In contrast, refineR warns if there are less than 1000 values in the total dataset. The latter figure has been confirmed by Anker et al. [
10], who found that reflimR is unable to estimate plausible lambda values at sample sizes below 1000. Our results, summarized in
Figure 6, suggest, however, that there are no notable differences between reflimR and refineR even for sample sizes below 1000.
Finally, and most importantly, our method is clearly superior to the simplified guideline approach, which uses just twenty values from healthy controls and counts how many of them fall outside the specified reference interval [
2,
4,
26]. The poor reproducibility of the results (see
Table 3) shows that twenty individuals are not enough for a representative sample of the healthy population and, in addition, the simplified guideline method is inherently flawed because it cannot recognize reference intervals that are too wide [
4]. In our study, this severe limitation applies to ALB and BIL in women and AST in men, as well as CREA in both genders (see empty boxes in
Figure 6). On the other hand, the guideline method tends to reject reference intervals erroneously if the seemingly healthy population includes sick individuals with slightly pathological values (see GGT for men).

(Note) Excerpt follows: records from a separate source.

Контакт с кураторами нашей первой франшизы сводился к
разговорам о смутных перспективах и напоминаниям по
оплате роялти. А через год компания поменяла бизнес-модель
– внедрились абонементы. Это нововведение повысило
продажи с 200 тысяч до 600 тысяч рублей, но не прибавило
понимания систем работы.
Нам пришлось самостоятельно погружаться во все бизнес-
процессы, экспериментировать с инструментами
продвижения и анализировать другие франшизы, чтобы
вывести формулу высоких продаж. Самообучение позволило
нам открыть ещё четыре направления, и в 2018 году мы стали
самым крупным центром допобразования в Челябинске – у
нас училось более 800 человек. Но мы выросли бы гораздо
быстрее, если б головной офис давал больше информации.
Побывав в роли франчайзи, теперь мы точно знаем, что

Limitations of the Study and Outlook
As a rule, the results of reflimR do not differ significantly from those of refineR and it makes no difference whether reflimR is applied to data from healthy individuals or to mixed populations (see
Figure 6). Slight deviations from this rule, such as for GGT or CREA for men, are probably due to an accumulation of borderline pathological values, which are difficult to separate from the values of healthy individuals using our algorithm (
Figure 2). Such borderline cases are identified by visual inspection of the quantile–quantile plot (
Figure 5). Deviations from linearity indicate the need for analyses using methods like refineR as part of quality assessment. However, objective criteria for non-linearity are still lacking [
7,
10].
Other questions that can be addressed with real-world data include handling small amounts of data in specialty testing [
10], determining the lower reference limits below the detection level of an assay [
8], or integrating reflimR and refineR into laboratory information systems.

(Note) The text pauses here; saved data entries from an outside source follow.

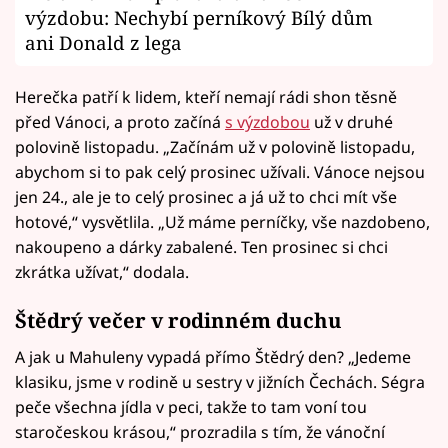
výzdobu: Nechybí perníkový Bílý dům
ani Donald z lega
Herečka patří k lidem, kteří nemají rádi shon těsně
před Vánoci, a proto začíná
s výzdobou
už v druhé
polovině listopadu. „Začínám už v polovině listopadu,
abychom si to pak celý prosinec užívali. Vánoce nejsou
jen 24., ale je to celý prosinec a já už to chci mít vše
hotové,“ vysvětlila. „Už máme perníčky, vše nazdobeno,
nakoupeno a dárky zabalené. Ten prosinec si chci
zkrátka užívat,“ dodala.
Štědrý večer v rodinném duchu
A jak u Mahuleny vypadá přímo Štědrý den? „Jedeme
klasiku, jsme v rodině u sestry v jižních Čechách. Ségra
peče všechna jídla v peci, takže to tam voní tou
staročeskou krásou,“ prozradila s tím, že vánoční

Noteworthily, it was demonstrated that reflimR in its indirect version produces results comparable to more sophisticated direct methods and the more time-consuming refineR method. Previous studies have shown similar concordance for the precursor methods of reflimR [
10,
11]. Independent multi-center studies with real laboratory data are needed to validate the performance of reflimR under all conceivable routine conditions and to define when other methods such as refineR need to be used as a control. This also applies to the question of whether the high rate of rejections of predefined reference intervals (see
Table 3) by reflimR is also confirmed by other methods.

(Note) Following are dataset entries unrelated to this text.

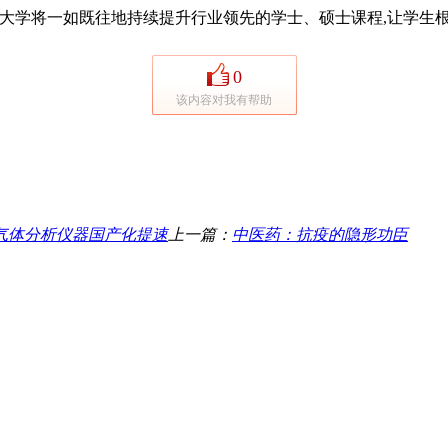
大学将一如既往地持续提升行业领先的学士、硕士课程,让学生
0
该内容对我有帮助
气体分析仪器国产化提速
上一篇：
中医药：抗疫的隐形功臣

The general applicability of indirect methods for testing reference intervals is still a matter of debate [
3,
24,
27], but as direct methods also have their limitations (see
Figure 6 and
Table 3), clear criteria for the use of healthy reference subjects versus mixed populations need to be defined. We hope that our simple, intuitive, and fast method will pave the way for comprehensive investigations and foster collaboration between scientists in laboratory medicine and statistics.